> _YOUR TASK_
In the data below, work out how many lines include the string "copywriting". Only the number should be given.

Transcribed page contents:
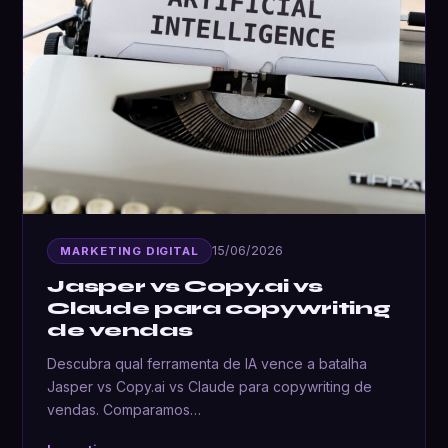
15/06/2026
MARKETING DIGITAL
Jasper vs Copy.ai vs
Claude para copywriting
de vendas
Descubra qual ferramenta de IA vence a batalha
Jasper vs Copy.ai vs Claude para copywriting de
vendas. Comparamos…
---
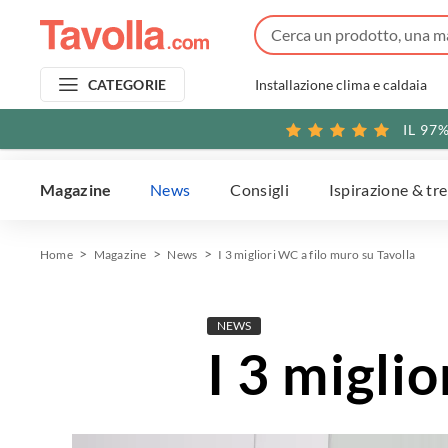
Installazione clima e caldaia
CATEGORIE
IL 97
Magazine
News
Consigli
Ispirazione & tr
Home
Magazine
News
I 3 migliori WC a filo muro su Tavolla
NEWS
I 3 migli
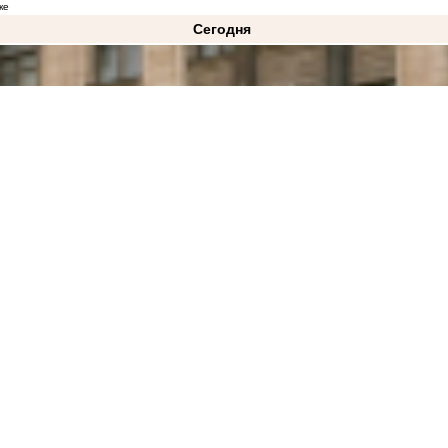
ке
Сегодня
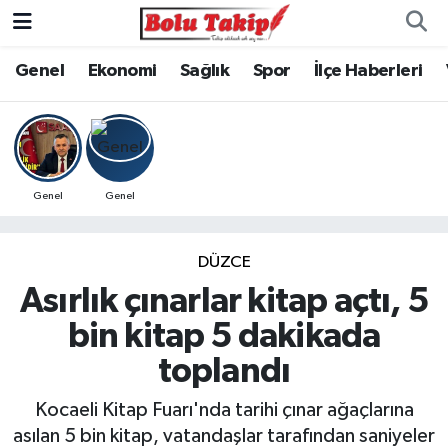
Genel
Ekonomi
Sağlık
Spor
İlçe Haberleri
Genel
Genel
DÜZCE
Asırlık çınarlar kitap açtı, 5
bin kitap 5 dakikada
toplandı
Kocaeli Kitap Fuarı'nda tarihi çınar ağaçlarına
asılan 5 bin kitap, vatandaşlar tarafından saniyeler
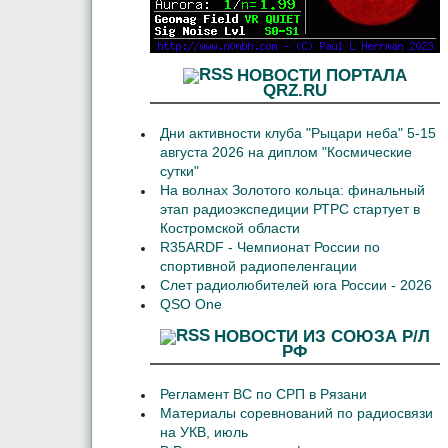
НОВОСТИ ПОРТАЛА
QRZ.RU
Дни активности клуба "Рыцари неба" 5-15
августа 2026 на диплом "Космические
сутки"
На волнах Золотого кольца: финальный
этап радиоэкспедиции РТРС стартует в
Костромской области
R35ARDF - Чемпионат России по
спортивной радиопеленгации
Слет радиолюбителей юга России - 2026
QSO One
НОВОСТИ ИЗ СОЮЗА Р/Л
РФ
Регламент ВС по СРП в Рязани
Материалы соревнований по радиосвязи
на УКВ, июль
--
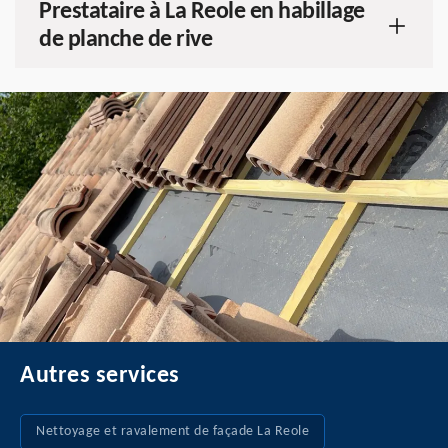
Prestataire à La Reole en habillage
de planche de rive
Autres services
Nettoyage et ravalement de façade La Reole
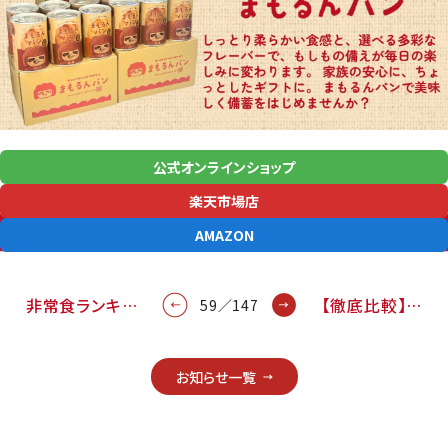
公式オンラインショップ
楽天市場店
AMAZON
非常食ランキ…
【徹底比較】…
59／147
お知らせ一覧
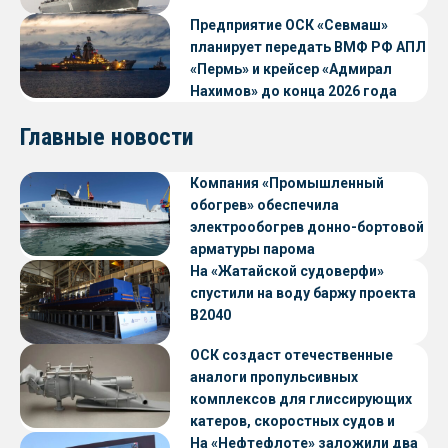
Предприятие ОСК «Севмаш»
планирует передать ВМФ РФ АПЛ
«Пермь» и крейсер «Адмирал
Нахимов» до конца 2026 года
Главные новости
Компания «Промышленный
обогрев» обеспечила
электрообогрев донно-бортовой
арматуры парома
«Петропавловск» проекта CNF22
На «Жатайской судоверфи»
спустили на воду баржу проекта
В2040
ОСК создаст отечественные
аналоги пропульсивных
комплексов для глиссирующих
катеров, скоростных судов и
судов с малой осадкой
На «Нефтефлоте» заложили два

> _RESPONSE AREA_
2